--- DATA RECORDS ---

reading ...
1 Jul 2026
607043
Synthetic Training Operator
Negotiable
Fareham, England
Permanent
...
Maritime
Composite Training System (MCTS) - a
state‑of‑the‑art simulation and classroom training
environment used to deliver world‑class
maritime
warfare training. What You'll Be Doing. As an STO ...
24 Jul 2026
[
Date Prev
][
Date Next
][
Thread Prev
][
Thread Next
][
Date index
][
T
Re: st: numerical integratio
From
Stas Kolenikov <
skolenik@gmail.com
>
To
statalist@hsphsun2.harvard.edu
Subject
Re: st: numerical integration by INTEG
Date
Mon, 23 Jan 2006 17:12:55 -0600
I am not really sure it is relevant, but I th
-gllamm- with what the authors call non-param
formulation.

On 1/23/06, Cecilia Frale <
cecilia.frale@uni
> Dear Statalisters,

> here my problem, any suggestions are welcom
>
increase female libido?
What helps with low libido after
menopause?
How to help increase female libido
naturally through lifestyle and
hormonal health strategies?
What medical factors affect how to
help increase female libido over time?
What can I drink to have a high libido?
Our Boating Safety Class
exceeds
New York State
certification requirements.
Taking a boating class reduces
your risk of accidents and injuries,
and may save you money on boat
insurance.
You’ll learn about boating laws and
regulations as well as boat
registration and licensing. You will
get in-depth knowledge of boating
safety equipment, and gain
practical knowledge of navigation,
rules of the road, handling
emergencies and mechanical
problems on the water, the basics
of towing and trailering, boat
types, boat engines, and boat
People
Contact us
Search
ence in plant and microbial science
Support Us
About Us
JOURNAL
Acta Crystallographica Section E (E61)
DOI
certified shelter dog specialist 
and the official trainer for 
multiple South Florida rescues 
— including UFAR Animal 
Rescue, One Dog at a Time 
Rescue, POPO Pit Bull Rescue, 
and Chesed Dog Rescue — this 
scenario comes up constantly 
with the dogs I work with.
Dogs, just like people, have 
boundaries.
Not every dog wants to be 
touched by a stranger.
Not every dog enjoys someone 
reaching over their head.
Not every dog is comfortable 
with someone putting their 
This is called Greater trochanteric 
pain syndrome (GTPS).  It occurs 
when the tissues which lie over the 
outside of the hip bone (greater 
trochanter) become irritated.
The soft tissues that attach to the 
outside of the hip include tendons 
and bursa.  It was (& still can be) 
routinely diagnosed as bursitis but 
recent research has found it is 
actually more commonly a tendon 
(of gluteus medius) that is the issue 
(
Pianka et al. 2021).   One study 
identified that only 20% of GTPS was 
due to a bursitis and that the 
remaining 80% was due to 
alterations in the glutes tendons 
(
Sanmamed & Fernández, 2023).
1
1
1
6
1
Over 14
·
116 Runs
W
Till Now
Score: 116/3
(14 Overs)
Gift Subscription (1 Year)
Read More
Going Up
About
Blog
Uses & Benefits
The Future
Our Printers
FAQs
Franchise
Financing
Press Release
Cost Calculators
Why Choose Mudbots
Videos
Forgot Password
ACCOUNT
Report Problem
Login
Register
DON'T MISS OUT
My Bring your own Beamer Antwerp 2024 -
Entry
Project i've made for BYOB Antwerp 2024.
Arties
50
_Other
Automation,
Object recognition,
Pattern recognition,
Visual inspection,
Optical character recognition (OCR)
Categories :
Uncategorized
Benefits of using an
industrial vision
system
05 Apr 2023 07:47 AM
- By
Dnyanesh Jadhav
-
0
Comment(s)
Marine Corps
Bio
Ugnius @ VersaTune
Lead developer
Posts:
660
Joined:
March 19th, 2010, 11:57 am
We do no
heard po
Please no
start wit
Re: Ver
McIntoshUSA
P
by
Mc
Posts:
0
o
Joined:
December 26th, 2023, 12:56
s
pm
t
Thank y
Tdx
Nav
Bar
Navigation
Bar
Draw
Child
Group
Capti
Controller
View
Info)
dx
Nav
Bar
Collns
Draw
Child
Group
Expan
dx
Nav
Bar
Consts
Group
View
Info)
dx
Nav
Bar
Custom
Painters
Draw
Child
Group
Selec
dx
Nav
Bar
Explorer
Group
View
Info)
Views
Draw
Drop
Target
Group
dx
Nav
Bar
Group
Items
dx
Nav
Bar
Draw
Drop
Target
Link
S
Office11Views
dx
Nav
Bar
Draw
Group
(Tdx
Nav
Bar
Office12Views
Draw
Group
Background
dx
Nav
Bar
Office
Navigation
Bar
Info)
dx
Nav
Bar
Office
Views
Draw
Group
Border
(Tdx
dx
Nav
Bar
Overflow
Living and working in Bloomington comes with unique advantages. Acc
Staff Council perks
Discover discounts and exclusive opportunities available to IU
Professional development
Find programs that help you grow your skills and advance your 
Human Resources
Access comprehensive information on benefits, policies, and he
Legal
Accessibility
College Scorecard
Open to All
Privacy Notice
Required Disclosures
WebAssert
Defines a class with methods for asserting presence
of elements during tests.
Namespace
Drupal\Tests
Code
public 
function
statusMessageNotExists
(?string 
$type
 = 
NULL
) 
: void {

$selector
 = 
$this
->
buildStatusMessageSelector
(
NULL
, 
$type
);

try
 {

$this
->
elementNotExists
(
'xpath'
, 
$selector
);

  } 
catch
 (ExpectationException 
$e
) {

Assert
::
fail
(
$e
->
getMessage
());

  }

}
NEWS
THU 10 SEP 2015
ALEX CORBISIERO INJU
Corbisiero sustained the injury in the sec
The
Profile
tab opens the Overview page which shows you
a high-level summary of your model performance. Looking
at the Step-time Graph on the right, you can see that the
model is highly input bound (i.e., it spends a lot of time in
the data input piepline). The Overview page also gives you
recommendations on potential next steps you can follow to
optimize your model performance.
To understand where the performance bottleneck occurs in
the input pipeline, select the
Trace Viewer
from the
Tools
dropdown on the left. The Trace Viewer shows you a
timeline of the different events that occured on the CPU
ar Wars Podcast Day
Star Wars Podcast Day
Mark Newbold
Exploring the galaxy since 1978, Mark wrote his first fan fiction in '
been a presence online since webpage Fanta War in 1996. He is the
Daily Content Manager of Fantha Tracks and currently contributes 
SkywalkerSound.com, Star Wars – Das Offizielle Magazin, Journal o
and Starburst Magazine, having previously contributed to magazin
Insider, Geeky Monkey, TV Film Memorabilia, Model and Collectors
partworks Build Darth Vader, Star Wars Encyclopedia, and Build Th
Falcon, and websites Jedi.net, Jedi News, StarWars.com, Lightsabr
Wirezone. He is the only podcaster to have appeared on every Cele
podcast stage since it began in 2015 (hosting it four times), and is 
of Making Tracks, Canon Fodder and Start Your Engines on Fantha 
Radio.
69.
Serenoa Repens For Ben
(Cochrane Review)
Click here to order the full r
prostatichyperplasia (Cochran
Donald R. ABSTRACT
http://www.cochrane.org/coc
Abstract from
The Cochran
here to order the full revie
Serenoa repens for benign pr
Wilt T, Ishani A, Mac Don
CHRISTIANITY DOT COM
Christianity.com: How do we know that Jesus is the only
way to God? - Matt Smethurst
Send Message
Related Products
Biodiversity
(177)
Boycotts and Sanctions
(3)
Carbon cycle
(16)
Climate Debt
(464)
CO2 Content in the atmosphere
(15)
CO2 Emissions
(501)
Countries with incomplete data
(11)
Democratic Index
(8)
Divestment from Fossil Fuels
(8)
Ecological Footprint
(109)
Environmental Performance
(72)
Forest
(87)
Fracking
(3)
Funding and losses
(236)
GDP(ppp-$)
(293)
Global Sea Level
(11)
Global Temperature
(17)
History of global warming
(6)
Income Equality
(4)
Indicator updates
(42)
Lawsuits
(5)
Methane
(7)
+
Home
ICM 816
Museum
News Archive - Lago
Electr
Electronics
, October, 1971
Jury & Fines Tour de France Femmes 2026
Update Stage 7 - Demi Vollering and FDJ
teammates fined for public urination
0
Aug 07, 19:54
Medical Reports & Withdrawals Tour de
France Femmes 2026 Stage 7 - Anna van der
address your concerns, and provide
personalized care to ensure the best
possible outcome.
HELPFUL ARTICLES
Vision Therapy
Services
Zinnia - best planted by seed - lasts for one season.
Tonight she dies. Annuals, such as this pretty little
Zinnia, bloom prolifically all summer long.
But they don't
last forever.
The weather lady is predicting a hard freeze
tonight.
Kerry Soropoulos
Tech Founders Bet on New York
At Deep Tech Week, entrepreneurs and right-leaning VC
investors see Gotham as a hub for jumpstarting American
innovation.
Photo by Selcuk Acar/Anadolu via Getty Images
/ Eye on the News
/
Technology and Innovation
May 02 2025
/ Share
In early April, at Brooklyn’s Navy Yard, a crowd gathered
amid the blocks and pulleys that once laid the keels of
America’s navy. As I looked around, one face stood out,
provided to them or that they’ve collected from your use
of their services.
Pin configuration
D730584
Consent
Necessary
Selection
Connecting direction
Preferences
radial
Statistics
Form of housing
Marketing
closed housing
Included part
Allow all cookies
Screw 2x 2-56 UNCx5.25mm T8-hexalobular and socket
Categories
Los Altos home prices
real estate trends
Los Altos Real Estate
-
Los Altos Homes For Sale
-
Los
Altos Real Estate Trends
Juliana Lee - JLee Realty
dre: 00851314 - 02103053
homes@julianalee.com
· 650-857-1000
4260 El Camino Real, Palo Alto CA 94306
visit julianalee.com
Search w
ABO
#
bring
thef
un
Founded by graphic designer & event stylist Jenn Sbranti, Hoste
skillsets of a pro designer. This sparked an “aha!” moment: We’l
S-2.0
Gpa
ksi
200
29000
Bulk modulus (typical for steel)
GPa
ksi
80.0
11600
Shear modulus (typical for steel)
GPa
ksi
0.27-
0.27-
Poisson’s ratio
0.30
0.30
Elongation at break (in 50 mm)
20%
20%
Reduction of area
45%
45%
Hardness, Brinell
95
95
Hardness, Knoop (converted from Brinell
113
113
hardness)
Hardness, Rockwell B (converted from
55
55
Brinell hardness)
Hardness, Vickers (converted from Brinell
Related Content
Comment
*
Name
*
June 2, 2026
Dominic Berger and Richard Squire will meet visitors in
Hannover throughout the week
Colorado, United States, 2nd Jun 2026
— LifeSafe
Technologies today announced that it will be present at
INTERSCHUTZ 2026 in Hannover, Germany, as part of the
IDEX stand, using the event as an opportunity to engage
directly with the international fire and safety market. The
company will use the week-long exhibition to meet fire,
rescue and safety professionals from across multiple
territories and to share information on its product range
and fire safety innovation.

---

● WRITTEN TASK
Starting at the line that contains "suggestions are welcom" and ending at the line that contains "regulations as well as boat", switch "accidents" to "mishaps" in the items. Write out only those lines, with nothing else changed.

● TASK ANSWER
> here my problem, any suggestions are welcom
>
increase female libido?
What helps with low libido after
menopause?
How to help increase female libido
naturally through lifestyle and
hormonal health strategies?
What medical factors affect how to
help increase female libido over time?
What can I drink to have a high libido?
Our Boating Safety Class
exceeds
New York State
certification requirements.
Taking a boating class reduces
your risk of mishaps and injuries,
and may save you money on boat
insurance.
You’ll learn about boating laws and
regulations as well as boat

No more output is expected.